Michigan House Bills 5910 and 5913—called the “Return to Learn” bills—would outsource the jobs of teachers and other instructional staff to non-certified instructors and for-profit companies to replace experienced educators. They would also create a voucher-style system that funnels public school money to parents who send their children to several e-learning providers during the day. The bills would also require benchmark testing three times over the next school year, which will be used to further punish public school districts grappling with already inadequate funding and the public health crisis.
In Detroit, the state’s largest school district, Superintendent Nikolai Vitti threatened in a town hall meeting last month that if the district does not offer face-to-face instruction in the fall, it risks losing students to charter schools or suburban districts that do. Vitti also boasted that the school district had received a sharp increase in applications for new teaching positions, an explicit threat to older, higher-paid teachers, many of whom fear returning to the classroom out of health concerns.
The Democrats have postured as opponents of Republican efforts to use the pandemic and the resulting economic crisis to accelerate school privatization. But the Congressional Democrats’ federal legislation, dubbed the Heroes Act, would also leave school districts underfunded, forcing them to slash jobs and programs. Under the eight years of the Obama-Biden administration, the economic fallout of the 2008-09 financial crisis was used by the White House to vastly expand charter schools and slash teachers’ jobs and pay.
The back-to-school campaign is being enthusiastically supported by Democratic governors like New York’s Andrew Cuomo, California’s Gavin Newsom and Michigan’s Gretchen Whitmer. As opposed to the Republicans, however, the Democrats have more closely coordinated the campaign to reopen the schools with the teacher unions, the National Education Association (NEA) and the American Federation of Teachers (AFT).
The NEA and AFT have spent the last two years desperately trying to prevent the wave of teacher strikes demanding improved school funding, wages and working conditions, from coalescing into a nation-wide strike against both corporate-controlled parties. Once again, the unions are seeking to divide educators by state and district and prevent a general strike against the homicidal plan to open the schools.

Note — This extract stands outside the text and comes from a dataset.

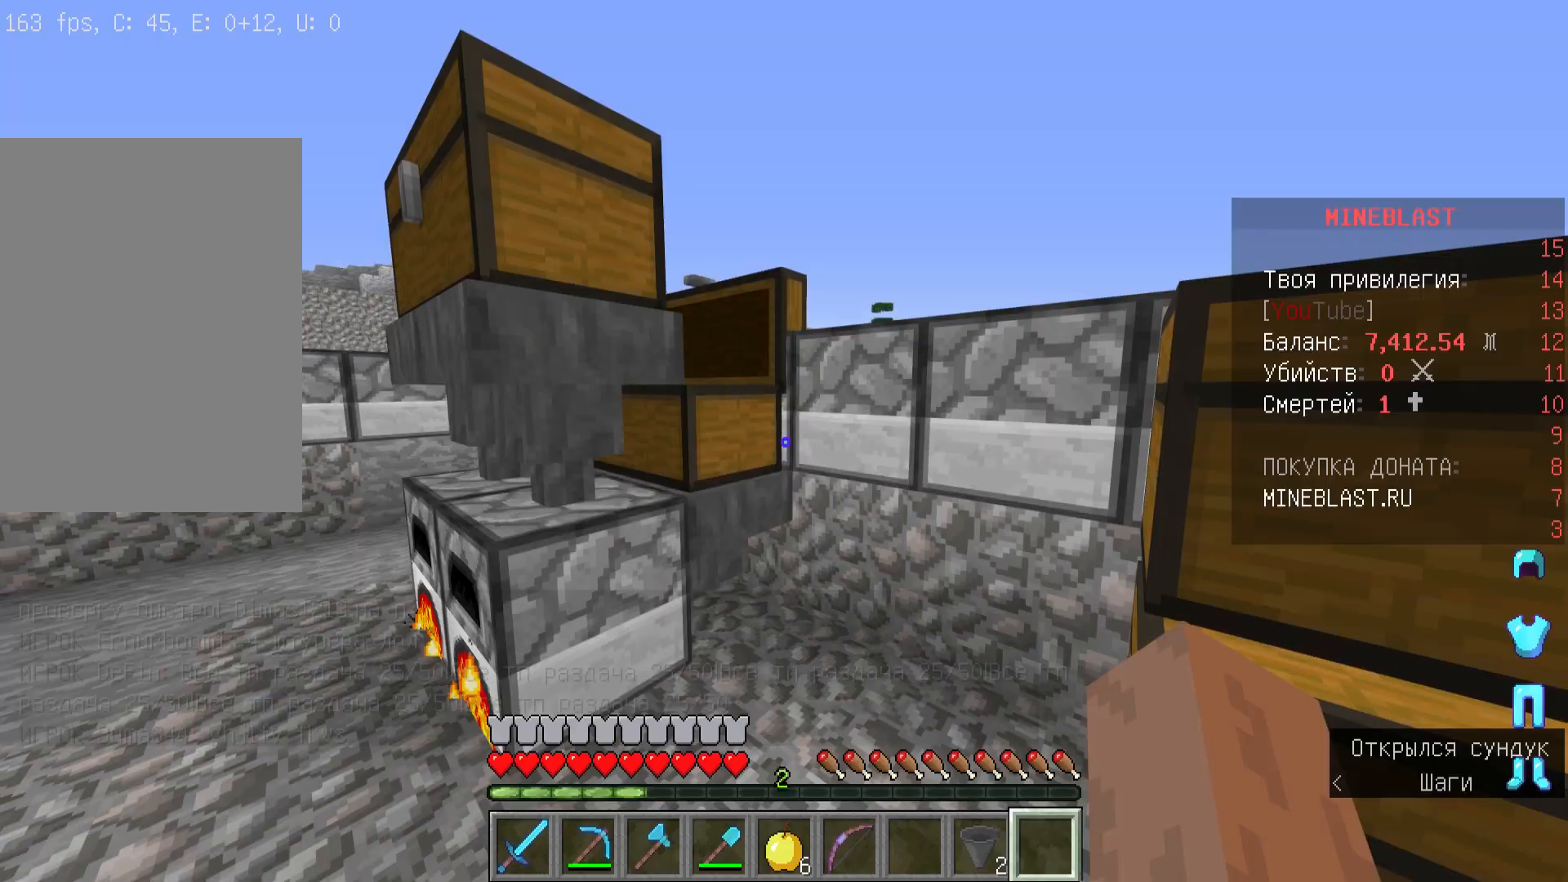
Gameplay with keyboard and mouse; each line is a JSON object with the keys and mouse buttons held at the frame after it. "events" lists presses ("down") and releases ("up") of "a", "d", "s", "w", "mouse_left" and "mouse_right" between this image and that frame as [ms after this image, input, new state], when the widget could be followed in between. "mouse_left", "mouse_right" = the "left", "right" buttons of the "mouse" list. No other keys are recorded. Fast repeated clicks can show as one long hold. Mouse movement is not recorded.
{"keys": ["s"], "mouse": [], "events": [[67, "mouse_right", "up"], [67, "w", "down"], [267, "d", "down"], [333, "w", "up"], [433, "d", "up"], [467, "s", "down"]]}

That is why teachers, school employees, parents and students must take the initiative in their own hands, through the formation of rank-and-file committees, independent of the unions, in every school and neighborhood. These committees should prepare for a nationwide strike of educators and fight for the broadest support from every section of the working class.
“I support a nationwide strike if there is a massive endangering of students’ and teachers’ lives,” said Mike, the Michigan teacher, who said there was no safe way to reopen schools during the pandemic. “Say we go from 30 to 15 students and social distance? What about air circulation? No one’s talking about air flow and filtration in schools. But science says this is best for keeping spread of COVID down. Filtration systems are going to cost billions of dollars.
“I am in the middle of a high school that sits on cinder blocks. The structure of most school buildings is not conducive to having good air flow. I know my high school students and they are social creatures by nature. Social distancing will not be happening all of the time. Also, who is enforcing it? Not me, how will I teach? Then what is going to happen when they say, ‘Hey! We’ve run out of money!’ It’s about money, as long as it’s coming, things will be fine. When money runs out that is when people will stop playing nice.”